By Jeff Harvey (not verified) on 18 Nov 2007 #permalink

Yeah, Andy, I've read that twice and I am still puzzled. You seem to be saying that most of Dave's points against Lomborg/Gingrich et al occupying the center of the CC debate are true, but you need to give them (Gin/Lom)a stroke to get a few persuadable Republicans on board. That is literally all I can make of your side of that exchange.

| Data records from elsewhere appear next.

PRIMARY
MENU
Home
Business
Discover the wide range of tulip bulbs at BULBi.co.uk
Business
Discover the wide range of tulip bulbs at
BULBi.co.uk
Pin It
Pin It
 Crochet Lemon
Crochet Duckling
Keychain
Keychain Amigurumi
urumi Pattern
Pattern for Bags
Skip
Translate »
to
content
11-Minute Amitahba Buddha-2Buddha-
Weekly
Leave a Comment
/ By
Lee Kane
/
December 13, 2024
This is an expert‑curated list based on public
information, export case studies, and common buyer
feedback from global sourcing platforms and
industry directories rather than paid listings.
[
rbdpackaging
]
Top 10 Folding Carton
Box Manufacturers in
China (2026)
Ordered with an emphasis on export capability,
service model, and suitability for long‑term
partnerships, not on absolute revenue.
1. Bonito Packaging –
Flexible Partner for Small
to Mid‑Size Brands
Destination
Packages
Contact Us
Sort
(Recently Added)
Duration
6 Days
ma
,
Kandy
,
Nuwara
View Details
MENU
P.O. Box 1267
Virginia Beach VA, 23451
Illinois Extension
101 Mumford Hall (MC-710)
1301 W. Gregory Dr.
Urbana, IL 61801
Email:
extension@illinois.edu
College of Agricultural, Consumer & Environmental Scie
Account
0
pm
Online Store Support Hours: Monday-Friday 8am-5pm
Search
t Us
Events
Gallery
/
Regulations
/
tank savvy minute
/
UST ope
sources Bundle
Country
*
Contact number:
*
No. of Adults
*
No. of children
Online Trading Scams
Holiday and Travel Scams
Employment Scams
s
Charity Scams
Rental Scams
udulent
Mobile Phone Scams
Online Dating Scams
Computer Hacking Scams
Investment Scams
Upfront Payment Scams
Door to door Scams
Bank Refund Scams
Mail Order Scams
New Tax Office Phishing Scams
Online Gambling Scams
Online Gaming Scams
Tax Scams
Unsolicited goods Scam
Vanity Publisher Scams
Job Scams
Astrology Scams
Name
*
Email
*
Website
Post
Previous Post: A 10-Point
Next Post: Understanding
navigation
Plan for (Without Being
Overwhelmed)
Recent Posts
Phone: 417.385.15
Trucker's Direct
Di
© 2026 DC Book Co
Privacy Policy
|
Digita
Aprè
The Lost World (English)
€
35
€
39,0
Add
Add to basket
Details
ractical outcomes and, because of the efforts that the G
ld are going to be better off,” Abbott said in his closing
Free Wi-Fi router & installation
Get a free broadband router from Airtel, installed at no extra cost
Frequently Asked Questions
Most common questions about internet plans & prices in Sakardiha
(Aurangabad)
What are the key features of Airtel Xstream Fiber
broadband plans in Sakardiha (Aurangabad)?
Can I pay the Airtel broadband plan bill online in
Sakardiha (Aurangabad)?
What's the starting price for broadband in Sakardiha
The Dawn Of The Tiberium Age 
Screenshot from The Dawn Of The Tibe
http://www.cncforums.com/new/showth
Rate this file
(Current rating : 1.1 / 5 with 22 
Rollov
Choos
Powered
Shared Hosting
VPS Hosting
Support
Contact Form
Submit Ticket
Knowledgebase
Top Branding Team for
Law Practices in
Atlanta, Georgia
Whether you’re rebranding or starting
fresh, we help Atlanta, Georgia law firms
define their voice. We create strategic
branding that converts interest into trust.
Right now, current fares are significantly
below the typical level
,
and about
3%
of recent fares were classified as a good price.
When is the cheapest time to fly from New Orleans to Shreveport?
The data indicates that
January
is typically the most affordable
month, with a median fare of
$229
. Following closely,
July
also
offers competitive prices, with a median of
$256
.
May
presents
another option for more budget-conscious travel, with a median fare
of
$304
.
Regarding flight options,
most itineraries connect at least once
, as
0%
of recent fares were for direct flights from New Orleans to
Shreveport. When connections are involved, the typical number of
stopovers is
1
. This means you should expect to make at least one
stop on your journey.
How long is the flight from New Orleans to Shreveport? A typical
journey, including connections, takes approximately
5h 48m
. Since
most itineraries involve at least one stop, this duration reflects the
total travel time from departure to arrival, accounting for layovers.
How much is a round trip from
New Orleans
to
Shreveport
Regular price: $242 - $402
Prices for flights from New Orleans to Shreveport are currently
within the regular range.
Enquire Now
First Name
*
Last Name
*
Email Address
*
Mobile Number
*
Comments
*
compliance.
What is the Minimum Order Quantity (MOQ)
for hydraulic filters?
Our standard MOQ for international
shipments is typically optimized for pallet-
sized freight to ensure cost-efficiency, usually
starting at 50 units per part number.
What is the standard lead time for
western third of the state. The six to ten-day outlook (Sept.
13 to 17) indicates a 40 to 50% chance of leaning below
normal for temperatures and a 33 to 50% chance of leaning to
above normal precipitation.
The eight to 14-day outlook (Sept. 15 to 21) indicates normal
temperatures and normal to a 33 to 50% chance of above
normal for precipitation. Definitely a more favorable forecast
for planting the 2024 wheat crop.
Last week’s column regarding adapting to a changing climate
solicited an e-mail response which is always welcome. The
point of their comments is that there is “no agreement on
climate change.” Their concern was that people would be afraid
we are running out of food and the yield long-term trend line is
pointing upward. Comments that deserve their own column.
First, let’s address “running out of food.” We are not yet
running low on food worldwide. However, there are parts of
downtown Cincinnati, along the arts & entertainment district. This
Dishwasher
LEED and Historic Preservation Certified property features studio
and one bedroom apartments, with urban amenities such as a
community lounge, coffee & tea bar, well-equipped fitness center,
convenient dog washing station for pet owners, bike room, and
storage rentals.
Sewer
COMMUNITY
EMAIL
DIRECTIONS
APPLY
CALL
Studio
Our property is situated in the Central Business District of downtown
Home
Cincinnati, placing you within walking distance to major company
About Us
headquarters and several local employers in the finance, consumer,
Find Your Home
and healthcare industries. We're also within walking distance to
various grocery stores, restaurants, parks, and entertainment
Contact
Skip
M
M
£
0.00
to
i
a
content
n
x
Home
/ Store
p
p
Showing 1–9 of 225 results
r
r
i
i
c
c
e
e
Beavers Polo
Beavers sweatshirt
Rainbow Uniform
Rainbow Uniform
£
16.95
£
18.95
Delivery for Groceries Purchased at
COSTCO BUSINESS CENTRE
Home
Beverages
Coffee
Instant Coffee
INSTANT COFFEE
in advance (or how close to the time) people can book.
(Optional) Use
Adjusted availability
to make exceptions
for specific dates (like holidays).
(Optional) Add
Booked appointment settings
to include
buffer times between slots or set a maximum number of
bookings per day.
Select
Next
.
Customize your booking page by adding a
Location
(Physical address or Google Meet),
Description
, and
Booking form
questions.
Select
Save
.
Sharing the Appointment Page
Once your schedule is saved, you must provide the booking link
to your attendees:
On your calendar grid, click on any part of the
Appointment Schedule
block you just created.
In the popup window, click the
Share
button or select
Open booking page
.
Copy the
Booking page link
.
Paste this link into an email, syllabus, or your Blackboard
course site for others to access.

Andy, You say that Lomborg represents "an intellectual lifeboat for a lot of doubtful" (those are your words).

This is precisely wrong in my view. What I feel Lomborg is doing, and this is exceedingly cunning, is claiming to be on the left but espousing rhetoric that comes from the libertarian right. If he claimed to be on the right, then nobody would pay any attention to him at all. It appears to me that he's marketed himself along these lines, otherwise he would have been totally ignored by the intellectual mainstream, because he has no formal qualifications in any of the relevant earth or life sciences. He even admits in the Preface of TSE that (and I quote), "I am not an expert as regards environmetnal problems". But he doesn't have to be, so long as he says what many people desperately want to hear.

In my view Lomborg's other quite cunning trait is to know just a little more than his target audience. He doesn't care at all that scientists know volumes more than he does, because he is not preaching to them. So long as you know just a tad more than the people you are aiming to reach, you will have them. Let's be honest here - the vast majority of people in the developed world want to do the right thing, and hate to think they are part of a political and economic system that is sending our planet's ecological life-support systems down the tubes. But, given what we know about the combined effects of overconsumption and population, Lomborg has made a lot of people who would rather not spend a lot of time thinking about these issues much less guilty. His message is hardly intellectual.